How to Perform a Successful Incident Postmortem
When growing a business from a startup to a large enterprise, it’s software systems also expand in complexity, meaning that encountering incidents is inevitable. These incidents have indirect costs that can include loss of trust in the product or brand. However, incidents occurring are not necessarily a bad thing — it provides the business with new learning opportunities and the chance to improve its operational practices. But how do we learn from such a failure?
What is a postmortem?
An incident postmortem is a meeting that brings together all of the people that were involved, whether directly or indirectly, to discuss, document and derive value. Postmortems should remain positive to avoid demotivating the technical teams further. Postmortems should also be blameless — this empowers engineers to provide details of their contribution, and prevents the establishment of a fear culture. Learning should be the focus rather than dwelling on what went wrong, and so any past tense discussions should stick to facts instead of opinions — avoiding phrases that include would have, could have or should have is essential.
Who should get invites?
A variety of different stakeholders should get invites to the postmortem, including:
- Individuals/Teams that First Logged the Incident
- Individuals/Teams that Responded to the Incident
- Individuals/Teams that Diagnosed the Issue(s)
- Individuals/Teams that Rectified the Issue(s)
It may also be appropriate to invite a user that was directly affected by the incident. Invite a range of different people like this maintains transparency and allows us to glean as much information as possible to document.

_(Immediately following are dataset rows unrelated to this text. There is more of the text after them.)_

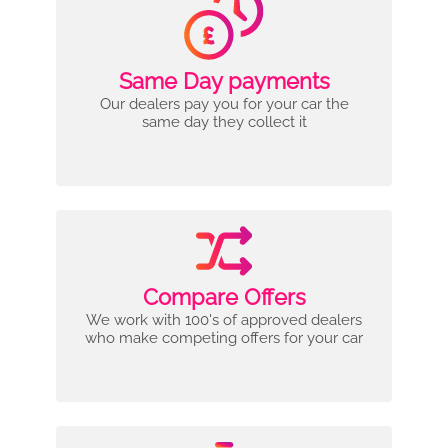
Same Day payments
Our dealers pay you for your car the
same day they collect it
Compare Offers
We work with 100's of approved dealers
who make competing offers for your car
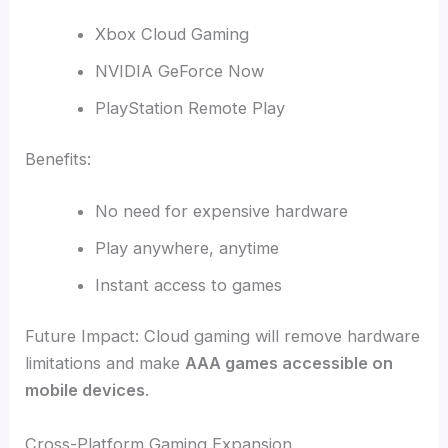
Xbox Cloud Gaming
NVIDIA GeForce Now
PlayStation Remote Play
Benefits:
No need for expensive hardware
Play anywhere, anytime
Instant access to games
Future Impact: Cloud gaming will remove hardware
limitations and make
AAA games accessible on
mobile devices
.
Cross-Platform Gaming Expansion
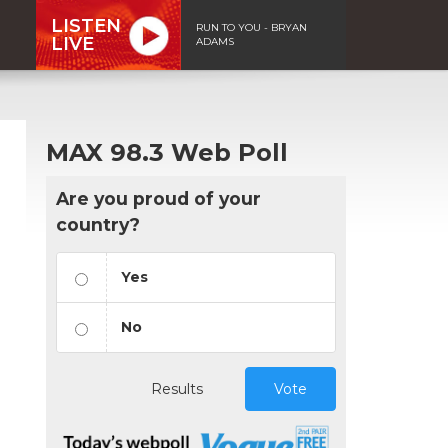
LISTEN
RUN TO YOU - BRYAN
LIVE
ADAMS
MAX 98.3 Web Poll
Are you proud of your
country?
Yes
No
Results
Vote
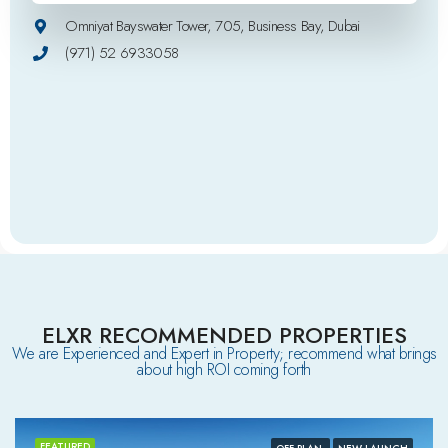
Omniyat Bayswater Tower, 705, Business Bay, Dubai
(971) 52 6933058
ELXR RECOMMENDED PROPERTIES
We are Experienced and Expert in Property; recommend what brings
about high ROI coming forth
FEATURED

What should get documented?
Thorough documentation of the event is vital. Memories are short, and in time important details fade into obscurity. Some key facts to document are:
- Date and Time that the Incident Started
- Date and Time that the Incident was First Logged
- Which Teams/Individuals Responded to the Incident
- Number of Users/Accounts Affected
- Number of Support Requests Raised
- Date and Time that the Incident was Fixed
- Any Solutions or Mitigations
In addition to the above details getting recorded in a postmortem document, the meeting should also have minutes taken, and a timeline of the incident constructed.

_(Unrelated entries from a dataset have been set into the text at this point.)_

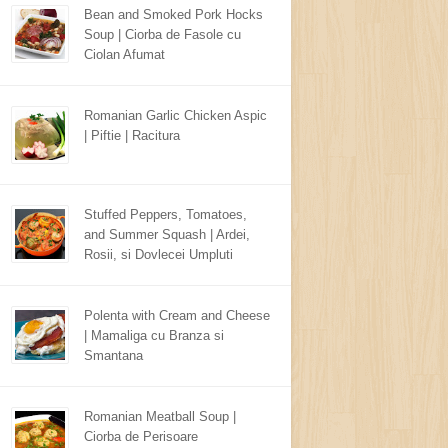
Bean and Smoked Pork Hocks
Soup | Ciorba de Fasole cu
Ciolan Afumat
Romanian Garlic Chicken Aspic
| Piftie | Racitura
Stuffed Peppers, Tomatoes,
and Summer Squash | Ardei,
Rosii, si Dovlecei Umpluti
Polenta with Cream and Cheese
| Mamaliga cu Branza si
Smantana
Romanian Meatball Soup |
Ciorba de Perisoare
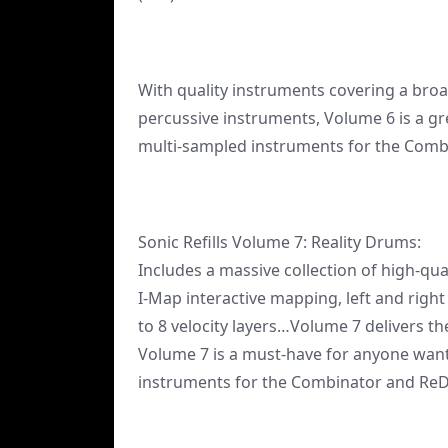
With quality instruments covering a broad
percussive instruments, Volume 6 is a gre
multi-sampled instruments for the Com
Sonic Refills Volume 7: Reality Drums:
Includes a massive collection of high-qua
I-Map interactive mapping, left and right
to 8 velocity layers…Volume 7 delivers th
Volume 7 is a must-have for anyone want
instruments for the Combinator and Re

What should you do after the postmortem?
The postmortem produces discussion points to bring into further sessions and documentation that will prove valuable in the future.
Values recorded should be compared against any service level agreements (SLAs) that may be in place, to confirm that the incident did not result in any breaches. Any issues identified as a result of the incident should be discussed in-depth, with potential solutions or mitigations planned into the roadmap, alongside rigid delivery dates. These solutions/mitigations should have tickets written to capture the work, each of which should be SMART. Depending on the incident, particularly regarding who first logged the incident and how long it had been ongoing before being logged, improvements to the observability may be required. Observability improvements should be a priority alongside immediate solutions to the faults.
If an external user reported the issue, it might be pertinent to publish the postmortem’s findings openly, allowing anyone access. Publishing postmortem outcomes publicly has most notably been utilised by Monzo. It enables them to maintain transparency, ensures accountability as a business and has provided their users with greater trust in the brand.